QUOTED PASSAGE.
The tests I reach for depend on the hypothesis. For mean reversion claims, I’m looking at stationarity tests and autocorrelation significance . For regime-dependent signals, I’m comparing distributions across regimes using Kolmogorov-Smirnov or Mann-Whitney tests. For claims about predictive relationships, I’m running regressions through scipy or statsmodels and looking hard at the residuals.

The important thing at this stage is skepticism, and it took me getting burned to internalize it. Early in my return to quant work, I found a volatility signal that looked significant across three lookback variations. It took an embarrassingly long time to realize I’d effectively tripled my false positive rate by testing three variations and only reporting the one that worked. That’s exactly the trap Harvey, Liu, and Zhu documented in "…and the Cross-Section of Expected Returns" : most published financial signals are likely false positives once you account for the sheer number of factors that have been tested. I try to be explicit about it now: if I tested three variations of a signal before finding one that “works,” I need to account for that.

scikit-learn for structured prediction

When the hypothesis is more complex than “X predicts Y linearly,” scikit-learn comes in. Maybe the claim is that a combination of features (volatility regime, volume profile, time of day) predicts a directional move. That’s a classification problem, and scikit-learn provides the scaffolding to test it properly.

WHAT IS ASKED. Extract the full passage on testing trading hypotheses above, reproducing every word unchanged. Rely solely on the passage on testing trading hypotheses.

Records in a dataset
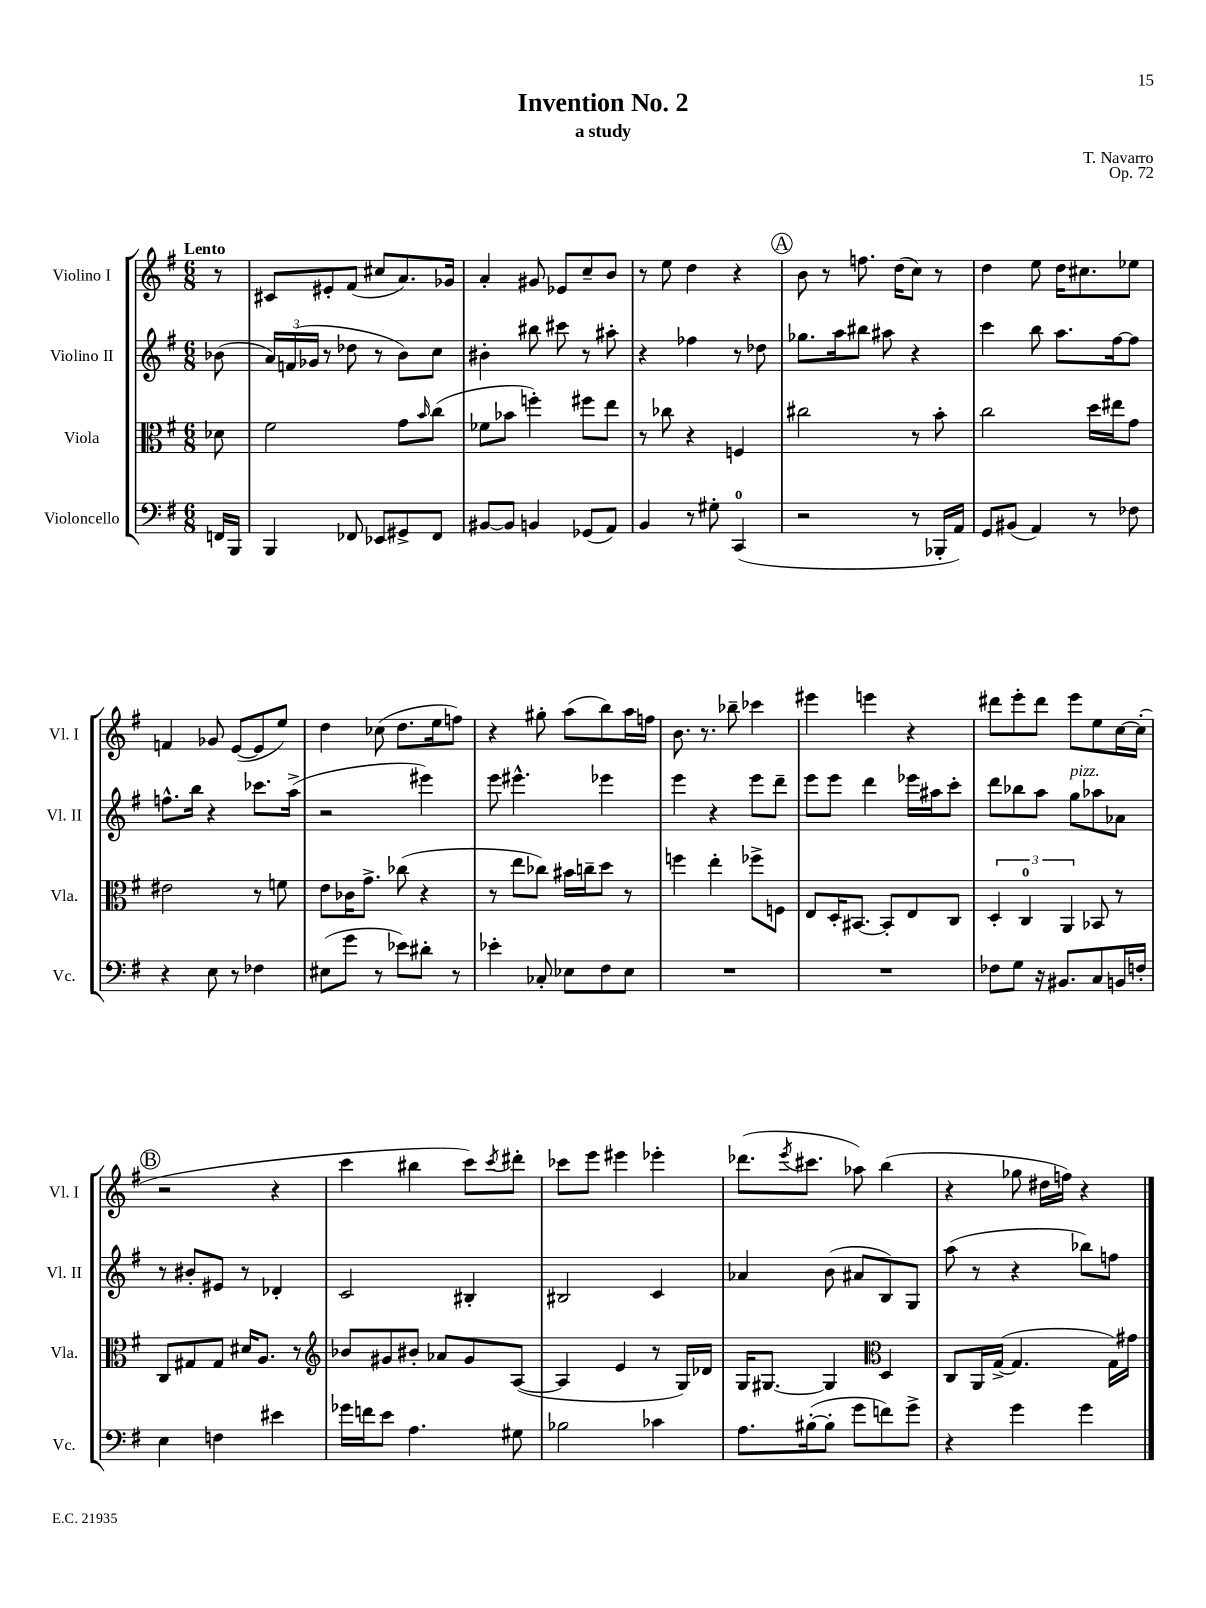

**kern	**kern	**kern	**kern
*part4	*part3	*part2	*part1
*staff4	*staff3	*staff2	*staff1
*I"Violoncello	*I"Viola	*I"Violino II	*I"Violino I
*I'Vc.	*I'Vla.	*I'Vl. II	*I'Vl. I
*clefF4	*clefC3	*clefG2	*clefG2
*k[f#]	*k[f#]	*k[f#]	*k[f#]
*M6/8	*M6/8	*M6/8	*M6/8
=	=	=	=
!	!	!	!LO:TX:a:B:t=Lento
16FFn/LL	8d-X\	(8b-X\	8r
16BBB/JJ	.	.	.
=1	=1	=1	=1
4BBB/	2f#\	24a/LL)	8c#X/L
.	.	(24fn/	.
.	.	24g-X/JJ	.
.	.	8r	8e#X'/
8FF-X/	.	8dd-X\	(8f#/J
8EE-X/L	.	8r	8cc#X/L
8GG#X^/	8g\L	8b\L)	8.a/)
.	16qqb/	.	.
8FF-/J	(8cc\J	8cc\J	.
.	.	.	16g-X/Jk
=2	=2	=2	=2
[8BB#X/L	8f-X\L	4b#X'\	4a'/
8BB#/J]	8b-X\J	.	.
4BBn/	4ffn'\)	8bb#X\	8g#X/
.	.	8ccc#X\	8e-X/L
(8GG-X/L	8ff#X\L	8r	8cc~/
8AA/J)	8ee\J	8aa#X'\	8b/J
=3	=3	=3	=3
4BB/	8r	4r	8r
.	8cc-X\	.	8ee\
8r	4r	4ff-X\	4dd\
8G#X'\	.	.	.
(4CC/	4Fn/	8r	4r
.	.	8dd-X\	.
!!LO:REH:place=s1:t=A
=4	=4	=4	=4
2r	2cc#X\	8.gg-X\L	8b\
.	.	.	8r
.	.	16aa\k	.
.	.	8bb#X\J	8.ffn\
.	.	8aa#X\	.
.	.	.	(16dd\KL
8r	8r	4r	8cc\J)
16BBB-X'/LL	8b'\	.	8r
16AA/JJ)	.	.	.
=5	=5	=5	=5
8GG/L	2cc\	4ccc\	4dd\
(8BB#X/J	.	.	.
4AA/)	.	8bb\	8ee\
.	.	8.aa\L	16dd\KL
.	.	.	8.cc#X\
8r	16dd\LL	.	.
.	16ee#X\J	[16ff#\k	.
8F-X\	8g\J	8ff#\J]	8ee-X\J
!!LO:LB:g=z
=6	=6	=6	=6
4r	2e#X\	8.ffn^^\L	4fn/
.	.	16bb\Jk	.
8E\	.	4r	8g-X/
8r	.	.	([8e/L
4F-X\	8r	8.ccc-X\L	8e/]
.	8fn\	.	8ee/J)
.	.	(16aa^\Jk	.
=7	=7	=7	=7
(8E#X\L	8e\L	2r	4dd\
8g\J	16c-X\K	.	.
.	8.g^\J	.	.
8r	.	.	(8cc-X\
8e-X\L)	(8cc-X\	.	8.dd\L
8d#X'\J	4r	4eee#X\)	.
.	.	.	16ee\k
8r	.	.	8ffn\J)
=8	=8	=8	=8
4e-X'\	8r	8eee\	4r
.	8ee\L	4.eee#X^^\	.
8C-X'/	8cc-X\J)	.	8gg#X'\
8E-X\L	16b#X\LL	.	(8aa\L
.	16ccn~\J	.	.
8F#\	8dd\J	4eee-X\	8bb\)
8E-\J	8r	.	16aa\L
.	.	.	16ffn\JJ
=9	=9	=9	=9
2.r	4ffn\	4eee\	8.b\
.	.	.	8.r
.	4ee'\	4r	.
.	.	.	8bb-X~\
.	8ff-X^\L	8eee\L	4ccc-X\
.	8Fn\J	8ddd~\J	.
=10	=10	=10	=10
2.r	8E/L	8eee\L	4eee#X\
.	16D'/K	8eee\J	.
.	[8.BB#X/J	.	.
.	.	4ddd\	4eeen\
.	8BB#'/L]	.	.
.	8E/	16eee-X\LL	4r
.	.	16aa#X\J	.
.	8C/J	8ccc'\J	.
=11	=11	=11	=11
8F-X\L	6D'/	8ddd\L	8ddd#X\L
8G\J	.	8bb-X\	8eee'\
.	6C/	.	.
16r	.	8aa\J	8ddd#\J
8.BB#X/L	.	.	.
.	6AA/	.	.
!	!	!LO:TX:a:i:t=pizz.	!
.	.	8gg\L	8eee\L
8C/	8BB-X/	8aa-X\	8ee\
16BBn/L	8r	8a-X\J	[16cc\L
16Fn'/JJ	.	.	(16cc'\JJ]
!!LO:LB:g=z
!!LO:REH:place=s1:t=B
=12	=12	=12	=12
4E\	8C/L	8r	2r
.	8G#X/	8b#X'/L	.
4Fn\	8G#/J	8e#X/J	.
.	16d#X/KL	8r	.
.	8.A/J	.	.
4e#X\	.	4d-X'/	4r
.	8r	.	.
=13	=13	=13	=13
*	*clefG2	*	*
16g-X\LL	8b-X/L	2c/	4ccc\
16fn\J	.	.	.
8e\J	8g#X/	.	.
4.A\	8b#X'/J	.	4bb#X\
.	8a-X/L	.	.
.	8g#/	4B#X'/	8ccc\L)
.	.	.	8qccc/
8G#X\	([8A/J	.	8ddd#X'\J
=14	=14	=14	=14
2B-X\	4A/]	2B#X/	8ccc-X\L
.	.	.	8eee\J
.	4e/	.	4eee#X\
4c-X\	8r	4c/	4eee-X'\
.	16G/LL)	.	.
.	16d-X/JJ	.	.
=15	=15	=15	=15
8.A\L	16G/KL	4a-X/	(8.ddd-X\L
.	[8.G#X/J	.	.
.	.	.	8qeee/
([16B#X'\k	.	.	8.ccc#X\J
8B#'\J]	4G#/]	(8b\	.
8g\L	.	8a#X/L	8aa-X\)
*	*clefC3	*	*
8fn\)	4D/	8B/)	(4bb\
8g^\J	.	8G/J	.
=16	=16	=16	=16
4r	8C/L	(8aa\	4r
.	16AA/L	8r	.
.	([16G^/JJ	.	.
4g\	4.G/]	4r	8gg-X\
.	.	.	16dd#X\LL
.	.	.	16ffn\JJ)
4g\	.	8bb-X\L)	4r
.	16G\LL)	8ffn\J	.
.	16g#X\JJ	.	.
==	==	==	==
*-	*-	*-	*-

TASK ANSWER.
The tests I reach for depend on the hypothesis. For mean reversion claims, I’m looking at stationarity tests and autocorrelation significance . For regime-dependent signals, I’m comparing distributions across regimes using Kolmogorov-Smirnov or Mann-Whitney tests. For claims about predictive relationships, I’m running regressions through scipy or statsmodels and looking hard at the residuals.

The important thing at this stage is skepticism, and it took me getting burned to internalize it. Early in my return to quant work, I found a volatility signal that looked significant across three lookback variations. It took an embarrassingly long time to realize I’d effectively tripled my false positive rate by testing three variations and only reporting the one that worked. That’s exactly the trap Harvey, Liu, and Zhu documented in "…and the Cross-Section of Expected Returns" : most published financial signals are likely false positives once you account for the sheer number of factors that have been tested. I try to be explicit about it now: if I tested three variations of a signal before finding one that “works,” I need to account for that.

scikit-learn for structured prediction

When the hypothesis is more complex than “X predicts Y linearly,” scikit-learn comes in. Maybe the claim is that a combination of features (volatility regime, volume profile, time of day) predicts a directional move. That’s a classification problem, and scikit-learn provides the scaffolding to test it properly.